TASK PROMPT: Where a picture occurs in the data, omit it, and copy all remaining data exactly.

COLLECTED MATERIAL:
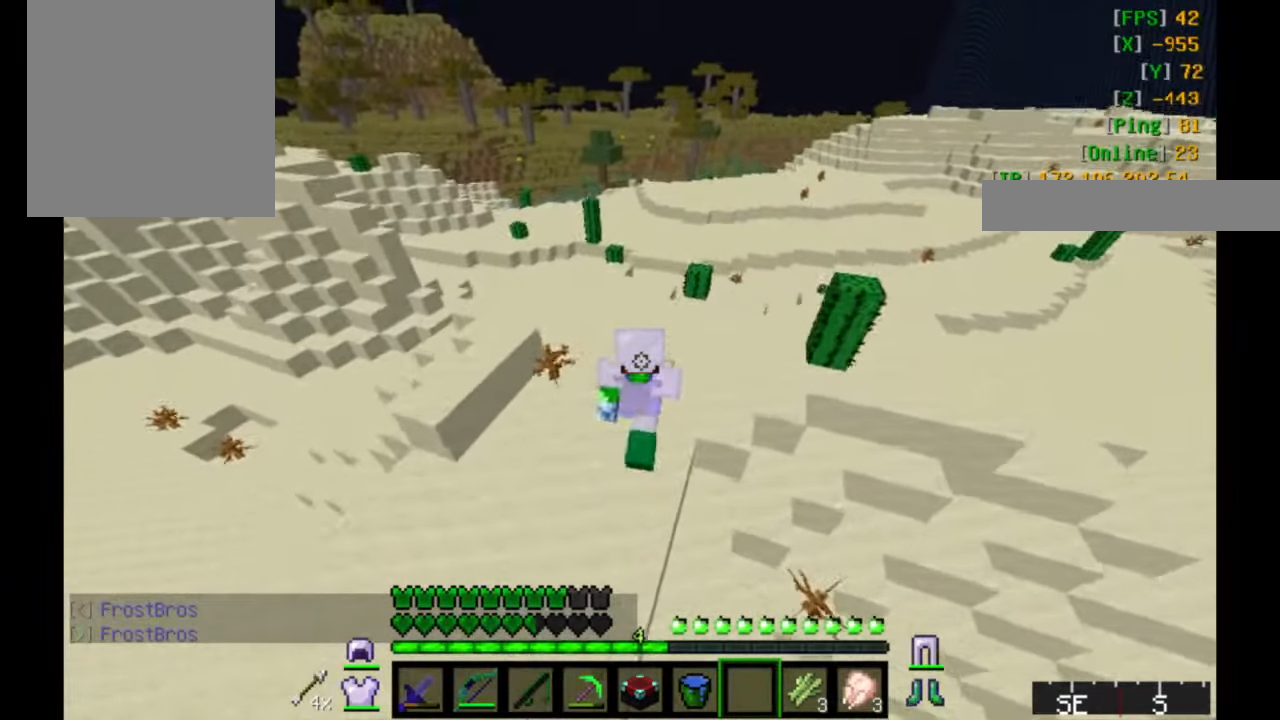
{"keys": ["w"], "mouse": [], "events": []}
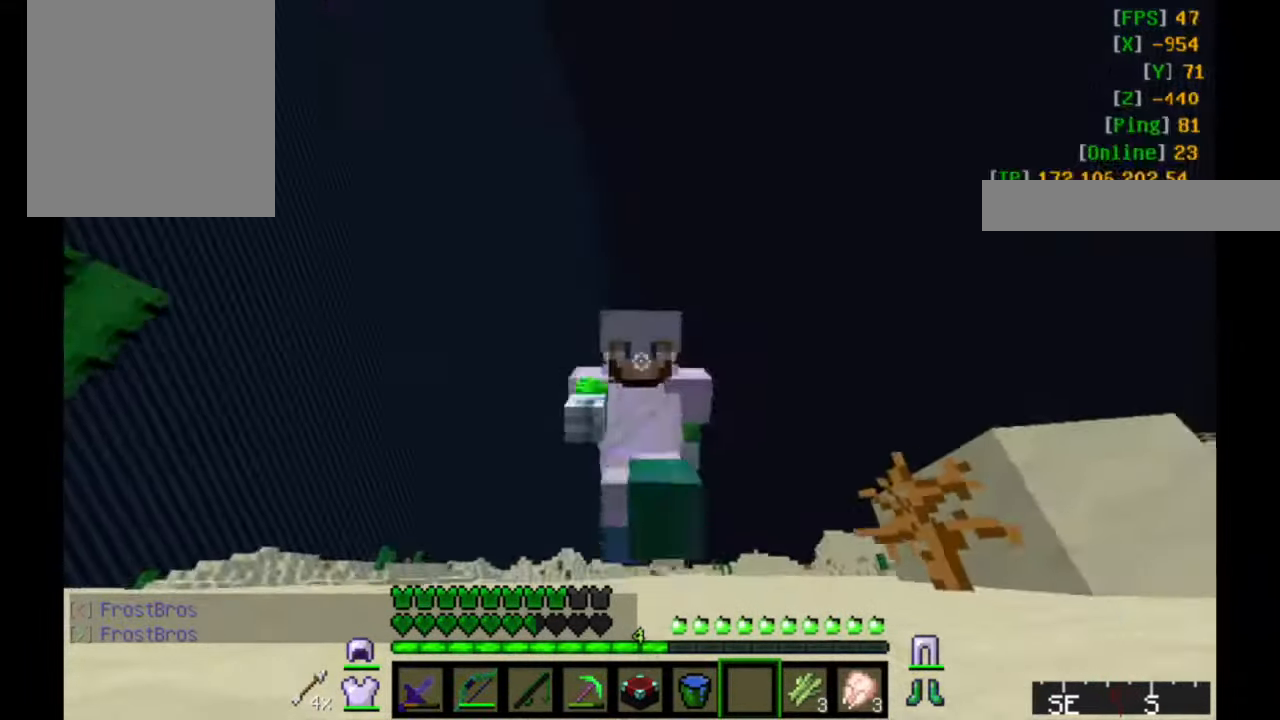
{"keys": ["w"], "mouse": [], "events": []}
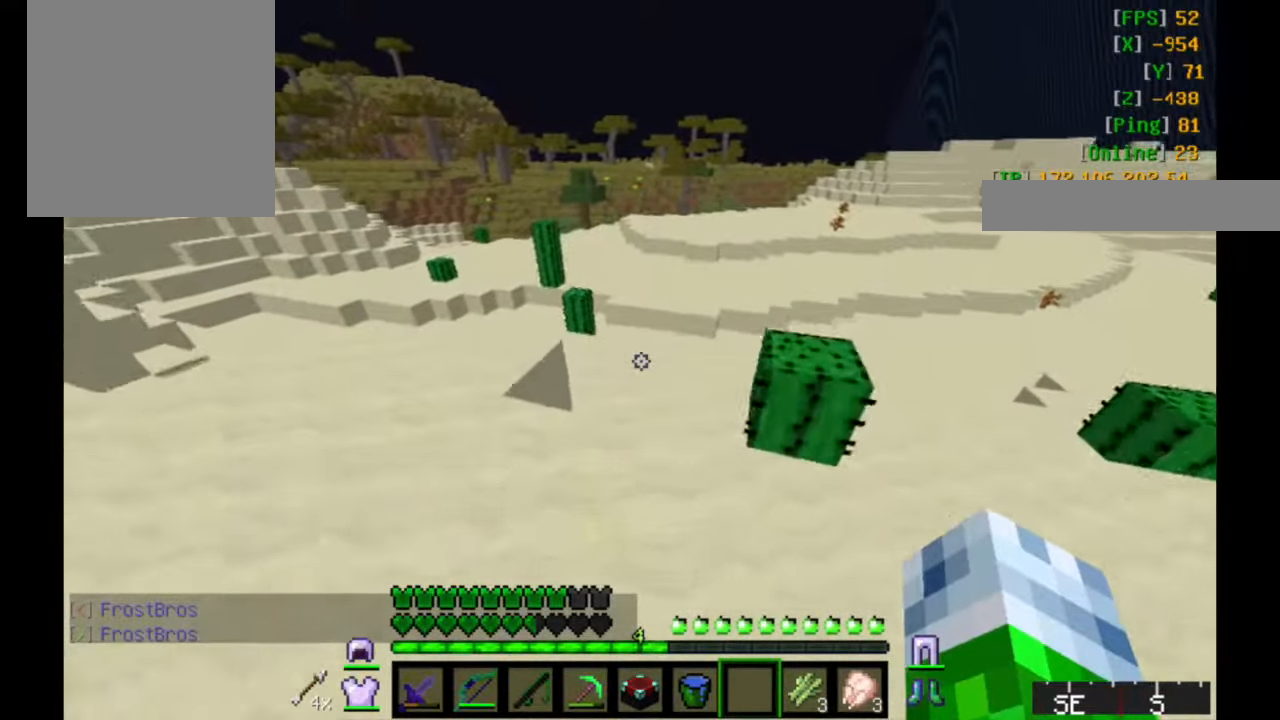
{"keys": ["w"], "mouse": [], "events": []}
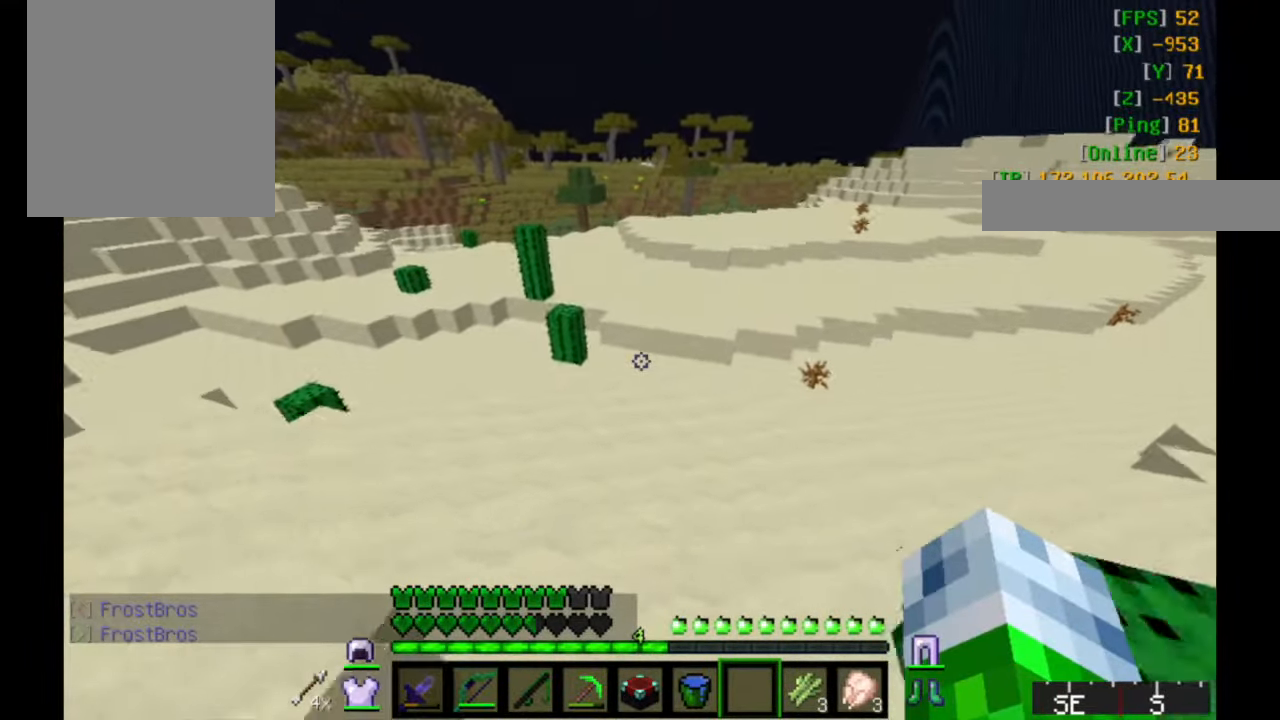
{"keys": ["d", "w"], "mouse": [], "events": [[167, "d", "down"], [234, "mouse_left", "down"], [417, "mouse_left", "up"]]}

RESPONSE TO THIS EXERCISE:
{"keys": ["w"], "mouse": [], "events": []}
{"keys": ["w"], "mouse": [], "events": []}
{"keys": ["w"], "mouse": [], "events": []}
{"keys": ["d", "w"], "mouse": [], "events": [[167, "d", "down"], [234, "mouse_left", "down"], [417, "mouse_left", "up"]]}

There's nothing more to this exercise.